▸ **Given data**
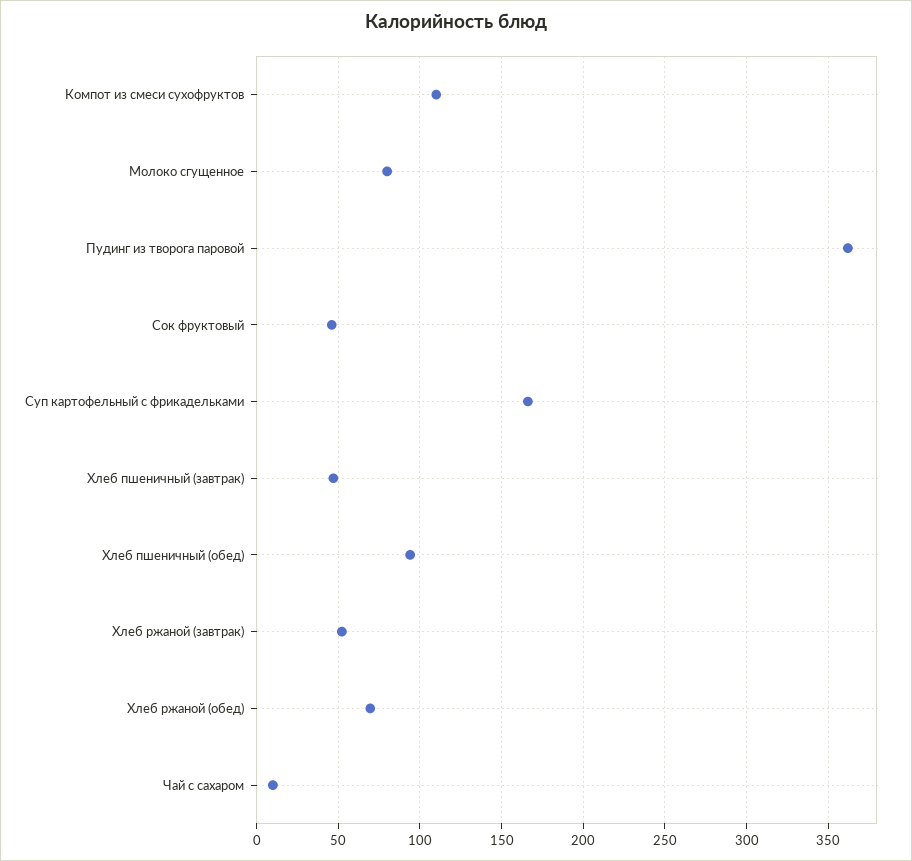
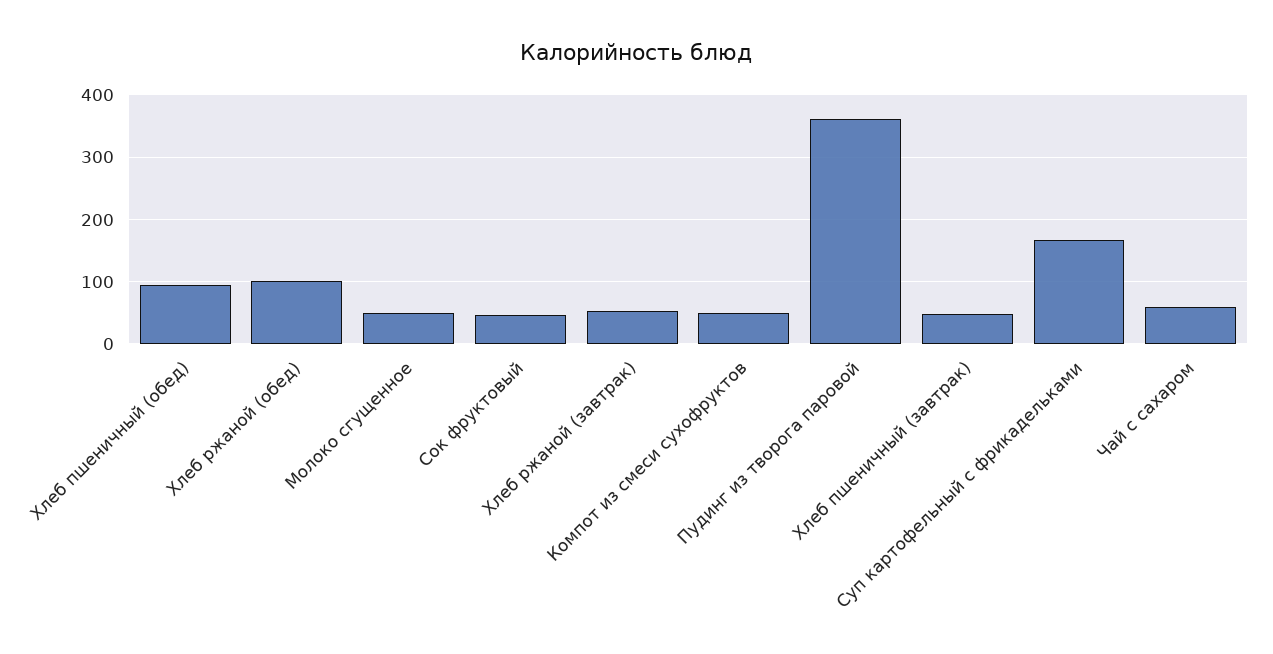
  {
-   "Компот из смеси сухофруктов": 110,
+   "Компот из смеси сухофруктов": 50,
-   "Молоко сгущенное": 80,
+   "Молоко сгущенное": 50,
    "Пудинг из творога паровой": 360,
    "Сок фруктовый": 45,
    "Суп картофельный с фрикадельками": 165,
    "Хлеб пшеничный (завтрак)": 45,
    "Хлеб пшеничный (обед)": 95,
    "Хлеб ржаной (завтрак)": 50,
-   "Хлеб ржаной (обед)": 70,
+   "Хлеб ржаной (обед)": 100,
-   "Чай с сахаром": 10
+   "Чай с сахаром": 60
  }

--

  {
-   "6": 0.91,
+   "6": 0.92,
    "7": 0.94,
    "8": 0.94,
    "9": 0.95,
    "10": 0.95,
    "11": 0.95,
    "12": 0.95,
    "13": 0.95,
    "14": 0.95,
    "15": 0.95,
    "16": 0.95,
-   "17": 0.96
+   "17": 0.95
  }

▸ **Exercise**
Copy out, from the data above, each line where the string "сухофруктов" is present.

▸ **Result of this task**
-   "Компот из смеси сухофруктов": 110,
+   "Компот из смеси сухофруктов": 50,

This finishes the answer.